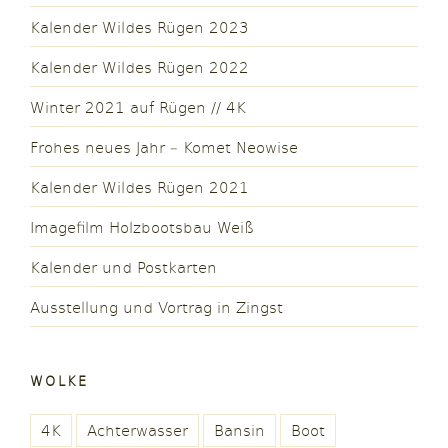
Kalender Wildes Rügen 2023
Kalender Wildes Rügen 2022
Winter 2021 auf Rügen // 4K
Frohes neues Jahr – Komet Neowise
Kalender Wildes Rügen 2021
Imagefilm Holzbootsbau Weiß
Kalender und Postkarten
Ausstellung und Vortrag in Zingst
WOLKE
4K
Achterwasser
Bansin
Boot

* * * *

WHAT THE EXERCISE ASKS>
Count of lines in the data above that contain the string "Wildes": give this number and no other words.

SOLUTION FOR THIS PROBLEM>
3